My name is Jack Moffett
. I am an Interaction Designer with over ten years of experience. According to Herb Simon
, that makes me an expert, so I must have something worth sharing. I have started this venture as an exercise to spur critical thinking about my chosen profession. I hope that others may find it thought provoking as well.
DesignAday will present a brief thought about Design every weekday.
Charlie Stross and other journalists are theorizing that Apple is trail blazing a new world for computing. As Charlie puts it,
Steve Jobs believes he’s gambling Apple’s future… on an all-or-nothing push into a new market. HP have woken up and smelled the forest fire, two or three years late; Microsoft are mired in a tar pit, unable to grasp that the inferno heading towards them is going to burn down the entire ecosystem in which they exist.
If they are to be believed, the iPhone OS, also found on the iPod Touch and iPad (which Apple just announced the sale of the first millionth), represents a vision of the future of software and user interface design. The desktop metaphor is being replaced… by what?
I wouldn’t say there is a singular metaphor to replace the desktop. There is, however, a replacement theme. It’s a theme that we’ve been seeing in movies, like Minority Report and Avatar, for quite some time. It’s been echoed across everything from Microsoft’s Surface to Autodesk’s multi-touch wall. The theme is “direct manipulation.” As such, we are seeing a plethora of very literal visual metaphors, such as page flipping, spinners, and details taken from physical objects, right down to the stitching in the leather seams of the “pocket” in the Notes app and the stitched binding in the Contacts app on the iPad. Some of them are behavioral, while others are merely decorative, but they all speak to a very familiar, physical approach to interaction.
I mentioned in a previous post that a feature of Interaction ’09 was the Tangible Interaction Café. Manifest Digital provided a Microsoft Surface for us to fiddle around with. This was my first hands-on experience with the table, and while it was interesting, I was a little underwhelmed. It wasn’t as big as I imagined it would be; it’s the size of a smallish coffee table. The resolution is also quite low. The interactions were very natural, however, and it was fun to spend a few minutes flicking photos around and playing with the water table “screensaver”.
One thing that made it a bit more engaging was that Manifest had developed some software expressly for our conference. They had it pulling in photos and tweets from the conference feeds, which was a nice tie in, but the icing on the cake was the interface with Crowdvine, the social networking site tied into the conference. Everyone who had registered with Crowdvine had a 3-D barcode on the back of their nametag. When I placed my nametag on the Surface, it recognized me and pulled in my photo from Crowdvine.

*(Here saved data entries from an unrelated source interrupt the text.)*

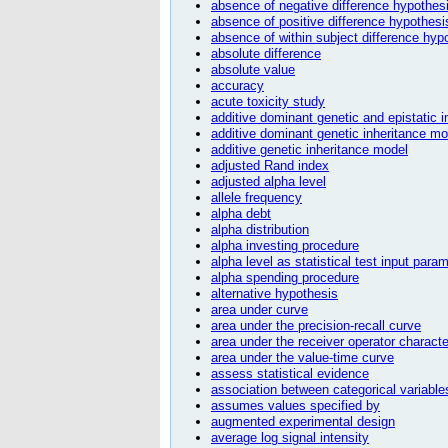
absence of negative difference hypothes
absence of positive difference hypothesi
absence of within subject difference hyp
absolute difference
absolute value
accuracy
acute toxicity study
additive dominant genetic and epistatic 
additive dominant genetic inheritance mo
additive genetic inheritance model
adjusted Rand index
adjusted alpha level
allele frequency
alpha debt
alpha distribution
alpha investing procedure
alpha level as statistical test input para
alpha spending procedure
alternative hypothesis
area under curve
area under the precision-recall curve
area under the receiver operator characte
area under the value-time curve
assess statistical evidence
association between categorical variables
assumes values specified by
augmented experimental design
average log signal intensity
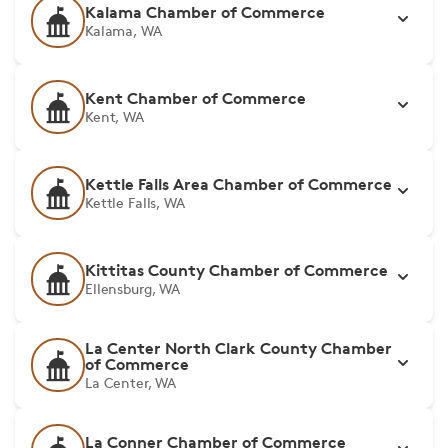
Kalama Chamber of Commerce
Kalama, WA
Kent Chamber of Commerce
Kent, WA
Kettle Falls Area Chamber of Commerce
Kettle Falls, WA
Kittitas County Chamber of Commerce
Ellensburg, WA
La Center North Clark County Chamber
of Commerce
La Center, WA
La Conner Chamber of Commerce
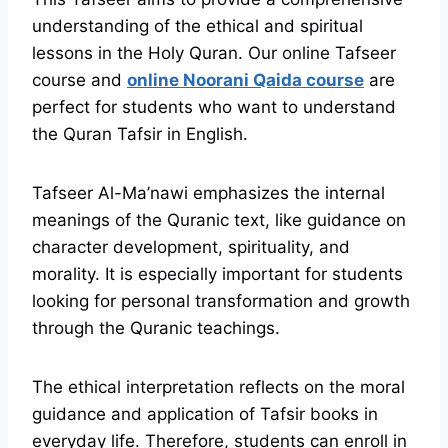
understanding of the ethical and spiritual
lessons in the Holy Quran. Our online Tafseer
course and
online Noorani Qaida course
are
perfect for students who want to understand
the Quran Tafsir in English.
Tafseer Al-Ma’nawi emphasizes the internal
meanings of the Quranic text, like guidance on
character development, spirituality, and
morality. It is especially important for students
looking for personal transformation and growth
through the Quranic teachings.
The ethical interpretation reflects on the moral
guidance and application of Tafsir books in
everyday life. Therefore, students can enroll in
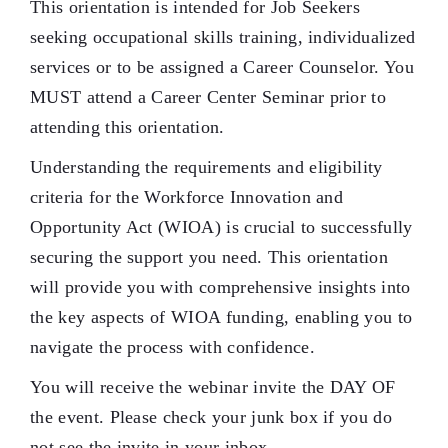
This orientation is intended for Job Seekers
seeking occupational skills training, individualized
services or to be assigned a Career Counselor. You
MUST attend a Career Center Seminar prior to
attending this orientation.
Understanding the requirements and eligibility
criteria for the Workforce Innovation and
Opportunity Act (WIOA) is crucial to successfully
securing the support you need. This orientation
will provide you with comprehensive insights into
the key aspects of WIOA funding, enabling you to
navigate the process with confidence.
You will receive the webinar invite the DAY OF
the event. Please check your junk box if you do
not see the invite in your inbox.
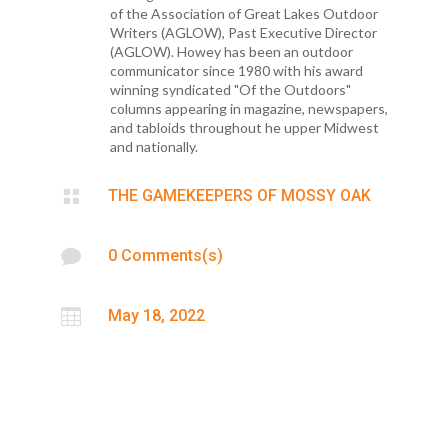
of the Association of Great Lakes Outdoor
Writers (AGLOW), Past Executive Director
(AGLOW). Howey has been an outdoor
communicator since 1980 with his award
winning syndicated "Of the Outdoors"
columns appearing in magazine, newspapers,
and tabloids throughout he upper Midwest
and nationally.

THE GAMEKEEPERS OF MOSSY OAK

0 Comments(s)

May 18, 2022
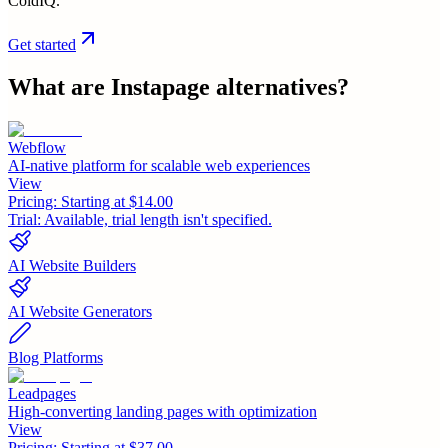
ColdIQ.
Get started
What are
Instapage
alternatives?
Webflow
AI-native platform for scalable web experiences
View
Pricing:
Starting at $14.00
Trial:
Available, trial length isn't specified.
AI Website Builders
AI Website Generators
Blog Platforms
Leadpages
High-converting landing pages with optimization
View
Pricing:
Starting at $37.00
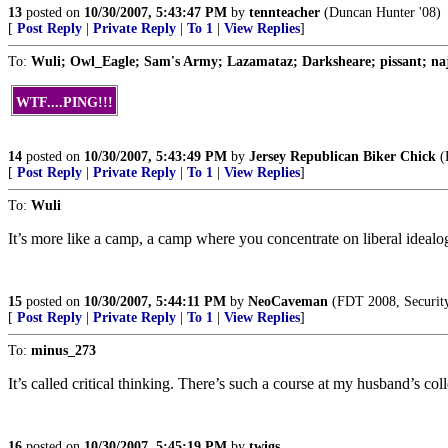
13
posted on
10/30/2007, 5:43:47 PM
by
tennteacher
(Duncan Hunter '08)
[
Post Reply
|
Private Reply
|
To 1
|
View Replies
]
To:
Wuli; Owl_Eagle; Sam's Army; Lazamataz; Darksheare; pissant; najid
WTF....PING!!!
14
posted on
10/30/2007, 5:43:49 PM
by
Jersey Republican Biker Chick
(R
[
Post Reply
|
Private Reply
|
To 1
|
View Replies
]
To:
Wuli
It’s more like a camp, a camp where you concentrate on liberal idealo
15
posted on
10/30/2007, 5:44:11 PM
by
NeoCaveman
(FDT 2008, Security,
[
Post Reply
|
Private Reply
|
To 1
|
View Replies
]
To:
minus_273
It’s called critical thinking. There’s such a course at my husband’s co
16
posted on
10/30/2007, 5:45:19 PM
by
twigs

The red “connect” swash could be dragged onto another person’s photo, which would send them a message through Crowdvine saying that I connected with them on the Surface at Interaction ’09. While this is a rather trivial example, it turned what could have been a short, distraction with a novelty item into a more relevant and engaging experience.

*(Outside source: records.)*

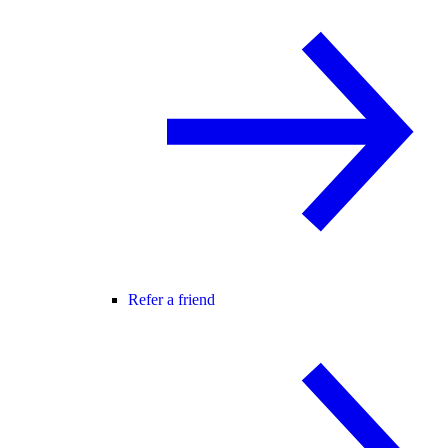
Refer a friend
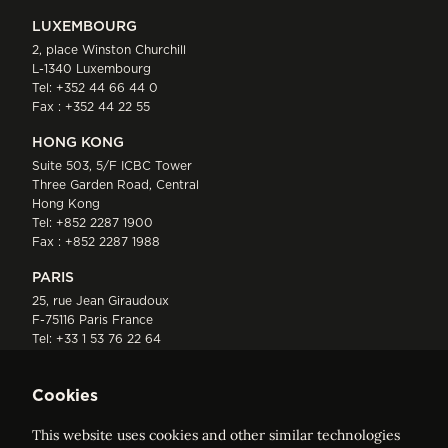
LUXEMBOURG
2, place Winston Churchill
L-1340 Luxembourg
Tel:
+352 44 66 44 0
Fax : +352 44 22 55
HONG KONG
Suite 503, 5/F ICBC Tower
Three Garden Road, Central
Hong Kong
Tel:
+852 2287 1900
Fax : +852 2287 1988
PARIS
25, rue Jean Giraudoux
F-75116 Paris France
Tel:
+33 1 53 76 22 64
Fax : +352 44 22 55
Cookies
This website uses cookies and other similar technologies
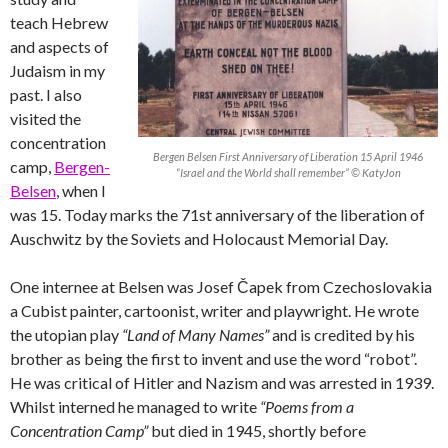
teach Hebrew
and aspects of
Judaism in my
past. I also
visited the
concentration
Bergen Belsen First Anniversary of Liberation 15 April 1946
camp,
Bergen-
“Israel and the World shall remember” © KatyJon
Belsen
, when I
was 15. Today marks the 71st anniversary of the liberation of
Auschwitz by the Soviets and Holocaust Memorial Day.
One internee at Belsen was Josef Čapek from Czechoslovakia
a Cubist painter, cartoonist, writer and playwright. He wrote
the utopian play
“Land of Many Names”
and is credited by his
brother as being the first to invent and use the word “robot”.
He was critical of Hitler and Nazism and was arrested in 1939.
Whilst interned he managed to write
“Poems from a
Concentration Camp”
but died in 1945, shortly before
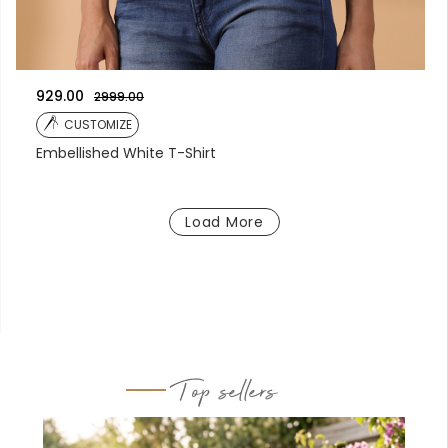
929.00
2999.00
CUSTOMIZE
Embellished White T-Shirt
Load More
Top sellers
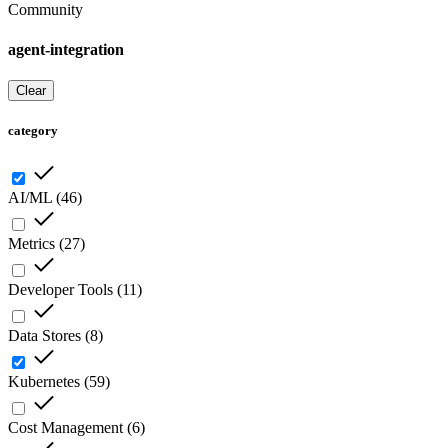
Community
agent-integration
Clear
category
AI/ML
(
46
)
Metrics
(
27
)
Developer Tools
(
11
)
Data Stores
(
8
)
Kubernetes
(
59
)
Cost Management
(
6
)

Today at D5, Bill Gates demonstrated Microsoft’s new platform, Surface. Basically, it is a computer built into a table with a rear-projection, 30” display as the surface. It utilizes cameras to detect hand gestures, touch, and objects, such as smartphones, media players, and digital cameras. It can communicate with such objects using wireless technologies such as Bluetooth and WiFi.
At face value, this should be really exciting. The videos created by their marketing team show some really cool capabilities. The multi-touch manipulation of photos and videos looks completely intuitive. The seamless transfer of digital files and information between the table and objects placed on it is inspired. The potential applications and methods of interaction not shown are titillating.

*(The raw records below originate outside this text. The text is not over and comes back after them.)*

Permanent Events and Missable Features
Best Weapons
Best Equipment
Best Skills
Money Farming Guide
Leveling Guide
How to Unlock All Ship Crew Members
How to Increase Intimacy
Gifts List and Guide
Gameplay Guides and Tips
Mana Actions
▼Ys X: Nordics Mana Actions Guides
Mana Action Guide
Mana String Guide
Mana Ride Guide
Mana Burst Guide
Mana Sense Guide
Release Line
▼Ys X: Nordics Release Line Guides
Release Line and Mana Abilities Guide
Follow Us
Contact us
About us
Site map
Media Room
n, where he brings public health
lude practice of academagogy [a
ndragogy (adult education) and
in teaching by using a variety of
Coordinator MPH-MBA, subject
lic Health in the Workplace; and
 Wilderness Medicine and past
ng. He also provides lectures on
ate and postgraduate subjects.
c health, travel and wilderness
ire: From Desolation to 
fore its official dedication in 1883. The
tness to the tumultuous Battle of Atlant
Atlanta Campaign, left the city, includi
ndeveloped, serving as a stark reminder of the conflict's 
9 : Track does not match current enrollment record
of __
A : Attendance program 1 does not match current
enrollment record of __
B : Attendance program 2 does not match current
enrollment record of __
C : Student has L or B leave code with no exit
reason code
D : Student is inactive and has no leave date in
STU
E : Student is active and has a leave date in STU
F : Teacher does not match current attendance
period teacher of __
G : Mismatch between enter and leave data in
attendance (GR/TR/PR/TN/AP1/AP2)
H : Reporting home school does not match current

So why am I yawning as a write this? Why has Surface not engendered the same fevered anticipation I feel when watching the videos of the iPhone? You don’t have to dig very deep to find that the table will cost between five and ten thousand dollars. Microsoft is doing what it does best, partnering with other companies to sell Surface and get it into the market. What market would that be? They plan to have them installed in high-end hotels, casinos, and the like by the end of the year. That means I’m not likely to see one. I’ll be surprised if I have the chance to interact with one before 2010.
I’ll have an iPhone in my pocket come July or August.